Professor Empowers High-Altitude Farmers to Grow Fresh Vegetables Year-Round

1 month ago

The Photo Shows Wang Zhonghong, Professor at Xizang Agricultural and Animal Husbandry University.

By Zhao Yongxin

For people living in high-altitude pastoral areas, access to fresh vegetables has long been constrained by harsh natural conditions, with limited varieties available throughout the year. For nearly two decades, Wang Zhonghong, a professor at Xizang Agricultural and Animal Husbandry University, has been working to change that.

Inside a courtyard greenhouse on the Qinghai-Xizang Plateau, Wang climbed up and down a small ladder, pointing out the different crops growing at each level.

“The top layer gets the strongest sunlight and the highest temperatures, so we grow watermelons, eggplants, and chili peppers on it,” he said. “The middle layer is cooler and less sunny, which suits radishes, cabbage, and cauliflower. The bottom layer has the weakest light and lowest temperature, so it’s ideal for spinach, lettuce, and chives.

This multi-layer planting system is part of Wang’s long-term research on high-altitude courtyard greenhouses, a facility he has spent years refining. His goal is simple but ambitious: to make it possible for farmers and herders in high-altitude regions to enjoy fresh vegetables throughout the year.

Born and raised in northwest China’s Ningxia Hui Autonomous Region, Wang had no prior connection with Xizang. While pursuing graduate studies at Northwest Agriculture and Forestry University in northwest China’s Shaanxi province, however, he was struck by a comment from his advisor: the Qinghai-Xizang Plateau is rich in wild vegetable resources, yet its vegetable industry remains underdeveloped.

When universities in Xizang came to recruit faculty members in 2006, Wang made a decisive choice. “If I went to Xizang,” he recalls, “I could teach and conduct vegetable research at the same time. He gave up a job he had already lined up and headed for the plateau.

Upon his initial arrival, Wang became deeply fascinated with the region. He learned that wild Allium plants—relatives of onions and chives—are especially abundant on the plateau. Of the more than 1,000 species worldwide, over 60 are found in the region, offering significant development potential.

Turning wild plants growing at elevations of 4,000 to 5,000 meters into vegetables suitable for everyday meals, however, was no easy task. Outside the classroom, Wang led his students through years of painstaking work: surveying wild resources, establishing germplasm nurseries on campus farms, and selecting superior strains.

Eventually, he mastered artificial cultivation techniques for Allium przewalskianum, an Asian species of wild onion in the Amaryllis family and a native wild Allium species. The domesticated plants grew well and had a rich flavor, but providing a wider variety of fresh vegetables for local households remained his larger concern.

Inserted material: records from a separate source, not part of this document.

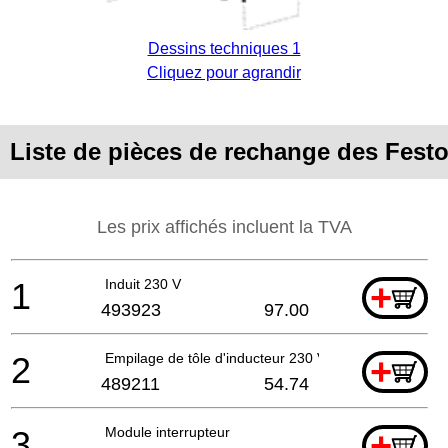
Dessins techniques 1
Cliquez pour agrandir
Liste de pièces de rechange des Fest
Les prix affichés incluent la TVA
1
Induit 230 V
+
493923
97.00
2
Empilage de tôle d'inducteur 230 V
+
489211
54.74
3
Module interrupteur
+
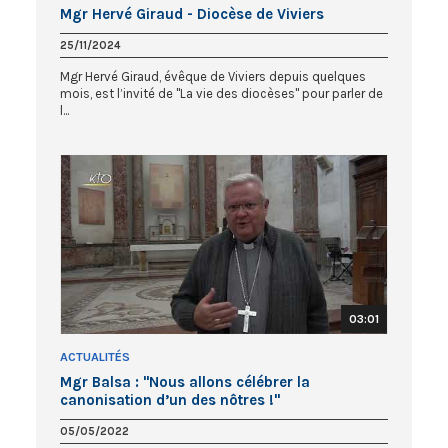
Mgr Hervé Giraud - Diocèse de Viviers
25/11/2024
Mgr Hervé Giraud, évêque de Viviers depuis quelques
mois, est l’invité de "La vie des diocèses" pour parler de
l...
03:01
ACTUALITÉS
Mgr Balsa : "Nous allons célébrer la
canonisation d’un des nôtres !"
05/05/2022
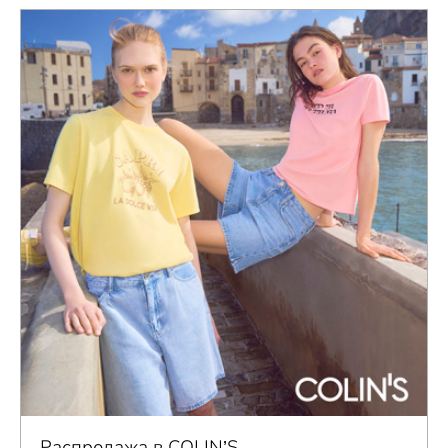
Распродажа в COLIN’S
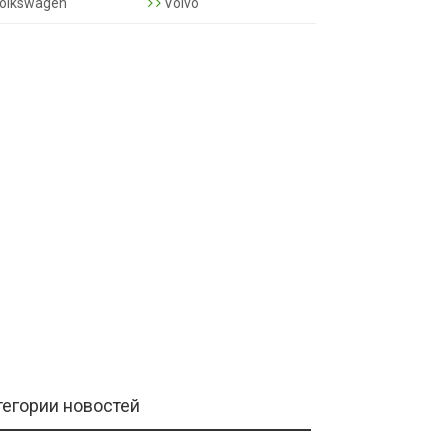
olkswagen
Volvo
тегории новостей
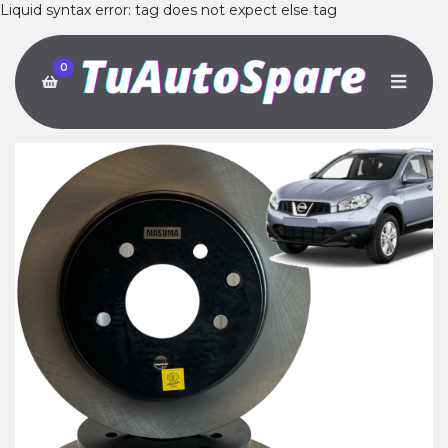
Liquid syntax error: tag does not expect else tag
0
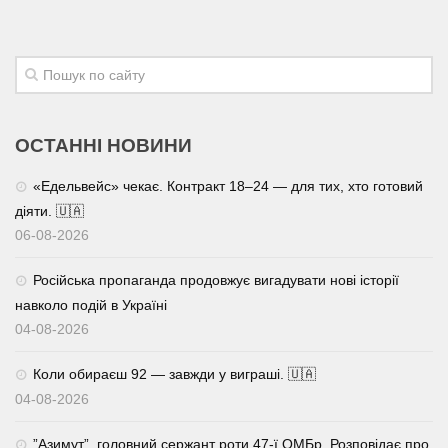
ОСТАННІ НОВИНИ
«Едельвейс» чекає. Контракт 18–24 — для тих, хто готовий
діяти. 🇺🇦
06-08-2026
Російська пропаганда продовжує вигадувати нові історії
навколо подій в Україні
04-08-2026
Коли обираєш 92 — завжди у виграші. 🇺🇦
04-08-2026
⁨”Азимут”, головний сержант роти 47-ї ОМБр. Розповідає про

That led him to focus on courtyard greenhouses.

“High-altitude areas are cold and windy year-round, especially in winter, which makes conventional large greenhouses impractical,” Wang explained. Most local residential buildings are two stories tall and surrounded by courtyard walls one to two meters high. These enclosed spaces naturally block cold winds and create small, relatively stable microclimates—ideal conditions for a different kind of greenhouse.

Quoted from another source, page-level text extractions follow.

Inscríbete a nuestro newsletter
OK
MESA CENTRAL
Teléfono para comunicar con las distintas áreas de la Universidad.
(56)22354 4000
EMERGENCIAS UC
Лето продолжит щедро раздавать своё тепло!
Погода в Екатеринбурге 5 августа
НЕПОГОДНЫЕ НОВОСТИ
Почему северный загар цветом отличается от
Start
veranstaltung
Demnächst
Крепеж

In the autumn of 2014, Wang built his prototype: a small arched greenhouse with three planting layers. It soon proved inadequate; the structure was too low, and sunlight was blocked by courtyard walls.

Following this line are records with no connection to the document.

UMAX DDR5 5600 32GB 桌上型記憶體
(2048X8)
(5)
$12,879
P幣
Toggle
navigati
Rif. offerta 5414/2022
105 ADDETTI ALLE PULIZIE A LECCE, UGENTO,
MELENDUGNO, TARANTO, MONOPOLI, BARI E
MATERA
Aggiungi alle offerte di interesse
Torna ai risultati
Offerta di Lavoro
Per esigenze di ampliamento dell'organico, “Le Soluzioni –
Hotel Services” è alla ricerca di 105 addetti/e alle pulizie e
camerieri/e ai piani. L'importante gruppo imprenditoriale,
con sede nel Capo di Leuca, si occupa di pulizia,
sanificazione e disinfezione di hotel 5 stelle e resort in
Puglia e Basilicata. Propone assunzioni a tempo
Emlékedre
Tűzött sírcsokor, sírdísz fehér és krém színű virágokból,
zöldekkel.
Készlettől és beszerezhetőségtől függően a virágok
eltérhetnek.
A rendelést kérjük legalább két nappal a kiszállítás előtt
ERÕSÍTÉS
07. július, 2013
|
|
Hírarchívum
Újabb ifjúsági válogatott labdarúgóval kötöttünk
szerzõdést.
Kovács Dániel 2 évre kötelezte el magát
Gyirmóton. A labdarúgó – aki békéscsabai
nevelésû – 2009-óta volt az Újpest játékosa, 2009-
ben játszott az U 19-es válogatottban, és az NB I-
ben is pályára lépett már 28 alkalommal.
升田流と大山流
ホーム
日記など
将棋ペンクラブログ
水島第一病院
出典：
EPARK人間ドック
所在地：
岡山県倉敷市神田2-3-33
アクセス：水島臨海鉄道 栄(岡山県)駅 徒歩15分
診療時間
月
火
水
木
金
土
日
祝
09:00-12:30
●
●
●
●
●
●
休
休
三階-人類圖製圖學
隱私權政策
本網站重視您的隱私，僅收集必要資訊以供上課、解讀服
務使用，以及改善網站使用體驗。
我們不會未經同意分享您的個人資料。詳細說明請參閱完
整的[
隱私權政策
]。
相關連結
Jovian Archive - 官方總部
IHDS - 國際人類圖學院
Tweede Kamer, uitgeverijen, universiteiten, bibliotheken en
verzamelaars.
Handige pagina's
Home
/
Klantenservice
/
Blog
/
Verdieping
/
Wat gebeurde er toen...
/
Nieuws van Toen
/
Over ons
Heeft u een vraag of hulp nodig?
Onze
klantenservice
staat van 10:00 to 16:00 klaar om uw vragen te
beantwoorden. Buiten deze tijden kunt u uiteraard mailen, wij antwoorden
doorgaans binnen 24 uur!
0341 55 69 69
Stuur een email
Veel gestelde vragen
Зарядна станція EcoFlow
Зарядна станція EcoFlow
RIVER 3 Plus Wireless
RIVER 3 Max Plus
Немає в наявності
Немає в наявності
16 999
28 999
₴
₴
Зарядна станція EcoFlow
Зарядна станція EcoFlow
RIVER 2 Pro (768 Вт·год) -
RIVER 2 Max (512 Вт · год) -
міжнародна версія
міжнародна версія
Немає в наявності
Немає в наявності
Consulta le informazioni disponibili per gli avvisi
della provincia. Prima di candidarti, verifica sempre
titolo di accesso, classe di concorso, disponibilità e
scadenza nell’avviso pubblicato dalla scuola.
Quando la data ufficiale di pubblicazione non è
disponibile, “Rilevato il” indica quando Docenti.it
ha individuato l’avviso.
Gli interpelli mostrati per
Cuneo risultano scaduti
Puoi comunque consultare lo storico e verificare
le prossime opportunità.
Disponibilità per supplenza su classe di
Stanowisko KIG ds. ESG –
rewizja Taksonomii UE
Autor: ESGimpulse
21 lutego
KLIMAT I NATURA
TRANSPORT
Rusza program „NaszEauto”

He experimented with movable designs to improve lighting, but steel-frame structures turned out to be too heavy to move easily. Eventually, he returned to a fixed design, raising the height to five or six meters and creating a double-layer structure with an inner and outer greenhouse.

By 2018, after repeated trials and adjustments, the courtyard greenhouse took its basic form. Wang continued refining it. He optimized the spacing between the inner and outer layers and added thermal insulation blankets to improve heat retention.

Each layer was fitted with 12 planting boxes: the upper layer for heat- and light-loving vine crops, the middle for vegetables with moderate requirements, and the lower for shade- and cold-tolerant leafy greens.

“The guiding principle is simple,” Wang said. “The greenhouse must be safe, reliable, easy to operate, and easy to maintain—something farmers and herders can use well and use for a long time.

Through continuous improvements, the design has now reached its seventh generation. A 49-square-meter courtyard greenhouse can accommodate up to 36 different vegetable varieties across its three layers, while the space between the inner and outer structures can be used to plant waxy corn or potatoes.

“Even in the coldest winter, we can still grow more than 10 kinds of cold-resistant leafy vegetables,” Wang told People’s Daily.

“Before I retire,” he said, “I hope to promote these courtyard greenhouses in more places across the Qinghai-Xizang Plateau, so that people living at high altitudes can have fresh vegetables on their tables every day.